Regardless of the gameplay (and lack of stealth) at least the weapons are varied and help to keep you in stealth mode for as long as possible. I found myself using the silenced shotgun and silenced pistol as much as possible, otherwise guards nearby would be alerted by my arrival. When all else fails and there was an all out firefight, I’d use my hypnotising gun to hypnotise a guard in fighting for me; a brilliant tactic for running away from a firefight without having to deal with he rest of the guards.
The aesthetics are generally lovely to look at, with soviet and imperialist posters scattered throughout areas both being funny, and great in achieving a cold war-era feel. Soviet missions will take place in hard concrete rooms with great towering statues adorning most rooms, whilst the Imperialist rooms are generally more metallic and useful. This contrast between both states is fantastic, and really helps to give the game a charming look and feel throughout.

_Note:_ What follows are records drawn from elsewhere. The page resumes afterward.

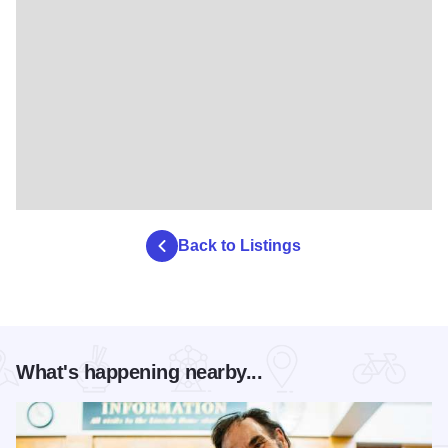
Back to Listings
What's happening nearby...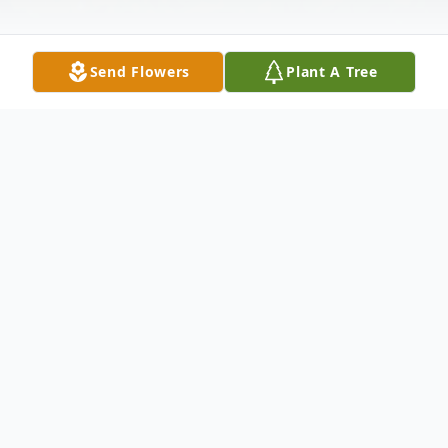
Send Flowers
Plant A Tree
Obituary
Franklin Carl Elsas found his eternal peace
on September 17, 2020 in Fort Worth
Texas.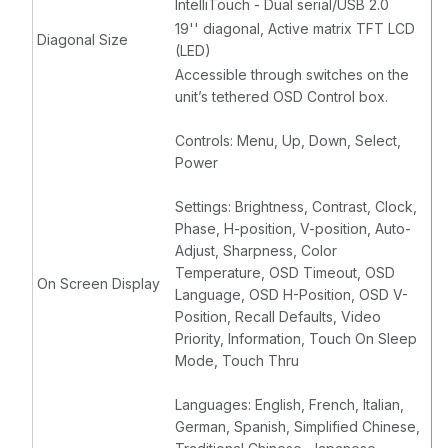
IntelliTouch - Dual serial/USB 2.0
19'' diagonal, Active matrix TFT LCD
Diagonal Size
(LED)
Accessible through switches on the
unit’s tethered OSD Control box.
Controls: Menu, Up, Down, Select,
Power
Settings: Brightness, Contrast, Clock,
Phase, H-position, V-position, Auto-
Adjust, Sharpness, Color
Temperature, OSD Timeout, OSD
On Screen Display
Language, OSD H-Position, OSD V-
Position, Recall Defaults, Video
Priority, Information, Touch On Sleep
Mode, Touch Thru
Languages: English, French, Italian,
German, Spanish, Simplified Chinese,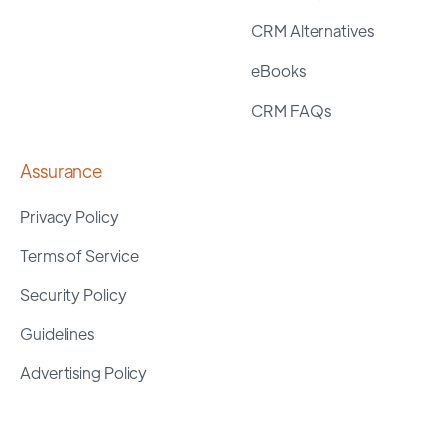
CRM Alternatives
eBooks
CRM FAQs
Assurance
Privacy Policy
Terms of Service
Security Policy
Guidelines
Advertising Policy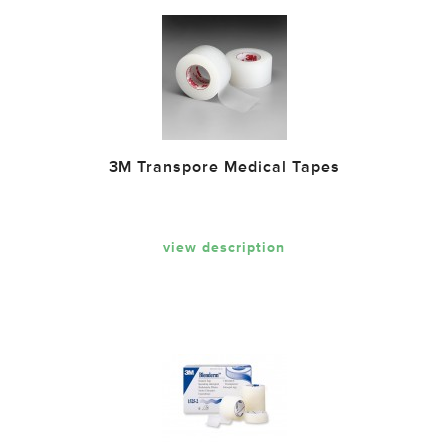
3M Transpore Medical Tapes
view description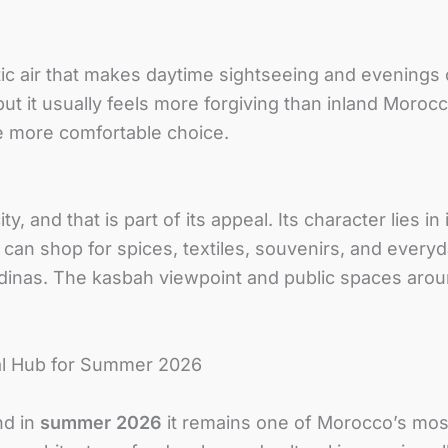
tic air that makes daytime sightseeing and evening
ut it usually feels more forgiving than inland Moro
he more comfortable choice.
y, and that is part of its appeal. Its character lies in 
 can shop for spices, textiles, souvenirs, and every
dinas. The kasbah viewpoint and public spaces around
cal Hub for Summer 2026
nd in
summer 2026
it remains one of Morocco’s most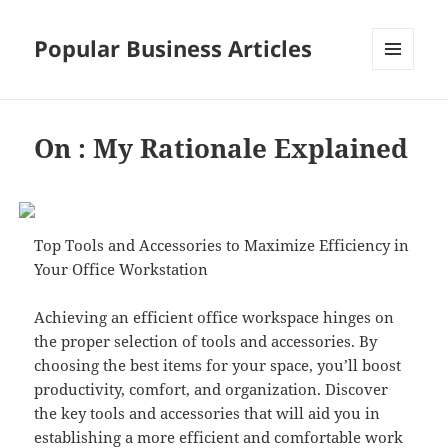
Popular Business Articles
MENU
AND
WIDGETS
On : My Rationale Explained
Top Tools and Accessories to Maximize Efficiency in
Your Office Workstation
Achieving an efficient office workspace hinges on
the proper selection of tools and accessories. By
choosing the best items for your space, you’ll boost
productivity, comfort, and organization. Discover
the key tools and accessories that will aid you in
establishing a more efficient and comfortable work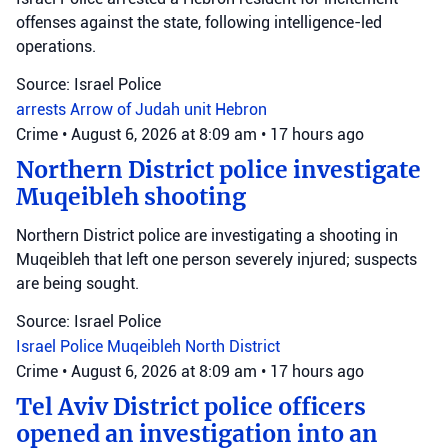
offenses against the state, following intelligence-led
operations.
Source: Israel Police
arrests
Arrow of Judah unit
Hebron
Crime
•
August 6, 2026 at 8:09 am
•
17 hours ago
Northern District police investigate
Muqeibleh shooting
Northern District police are investigating a shooting in
Muqeibleh that left one person severely injured; suspects
are being sought.
Source: Israel Police
Israel Police
Muqeibleh
North District
Crime
•
August 6, 2026 at 8:09 am
•
17 hours ago
Tel Aviv District police officers
opened an investigation into an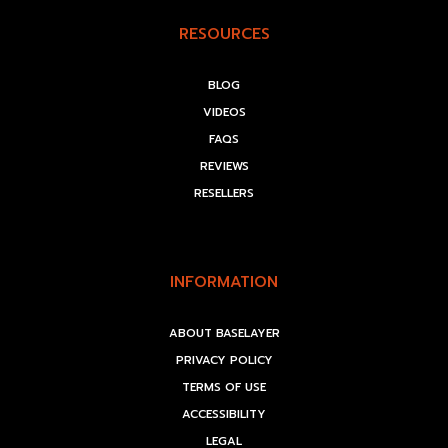
RESOURCES
BLOG
VIDEOS
FAQS
REVIEWS
RESELLERS
INFORMATION
ABOUT BASELAYER
PRIVACY POLICY
TERMS OF USE
ACCESSIBILITY
LEGAL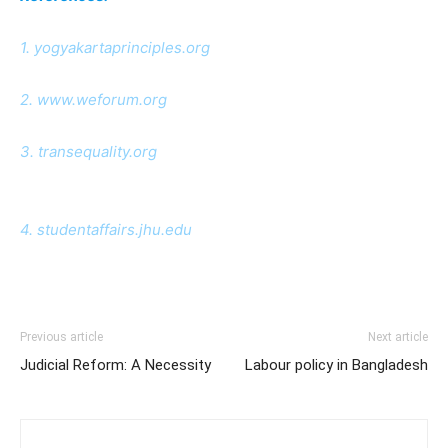
1. yogyakartaprinciples.org
2. www.weforum.org
3. transequality.org
4. studentaffairs.jhu.edu
Previous article
Next article
Judicial Reform: A Necessity
Labour policy in Bangladesh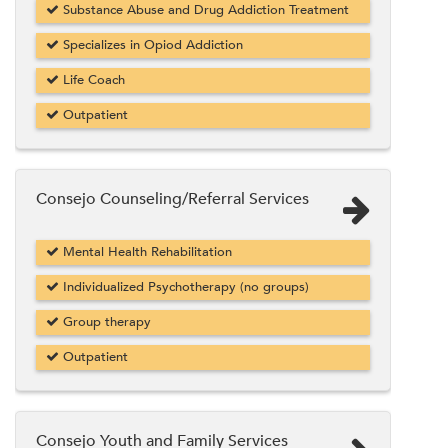
Substance Abuse and Drug Addiction Treatment
Specializes in Opiod Addiction
Life Coach
Outpatient
Consejo Counseling/Referral Services
Mental Health Rehabilitation
Individualized Psychotherapy (no groups)
Group therapy
Outpatient
Consejo Youth and Family Services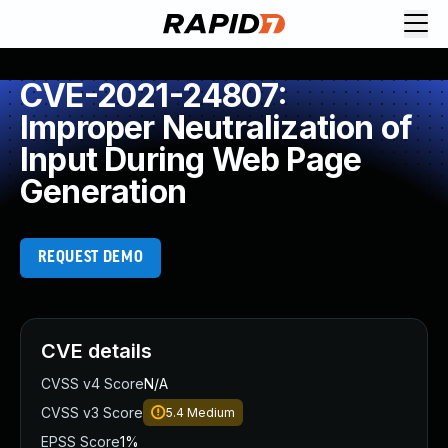
CVE-2021-24807:
Improper Neutralization of
Input During Web Page
Generation
REQUEST DEMO
CVE details
CVSS v4 Score
N/A
CVSS v3 Score
5.4
Medium
EPSS Score
1%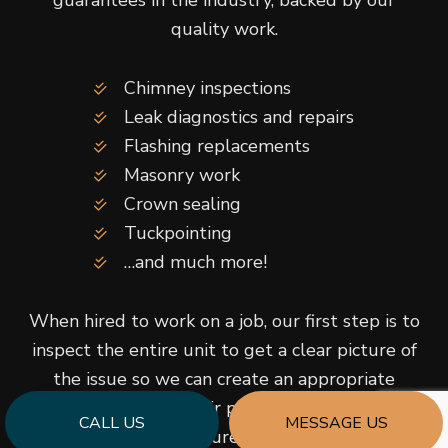
guarantees in the industry, backed by our
quality work.
Chimney inspections
Leak diagnostics and repairs
Flashing replacements
Masonry work
Crown sealing
Tuckpointing
…and much more!
When hired to work on a job, our first step is to
inspect the entire unit to get a clear picture of
the issue so we can create an appropriate
service plan. Our repair processes are tried and
CALL US
MESSAGE US
true, so you can be sure you’re receiving the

After 2 and a half hours of fighting, I finally come to the stories conclusion, and whilst it wasn’t a great ending, I still enjoyed my time with the game. As a stealth game, I feel Counterspy is a failure; it’s own random levels push you out of stealth rather than encouraging it. But as a polished product that manages to make you smirk and smile at it’s aesthetics, Counterspy is enjoyable. Give it a go if you already own it, and if you don’t, download the game on Android; it’s cheaper, and you’re bound to find more than 2 hours of enjoyment out of the game.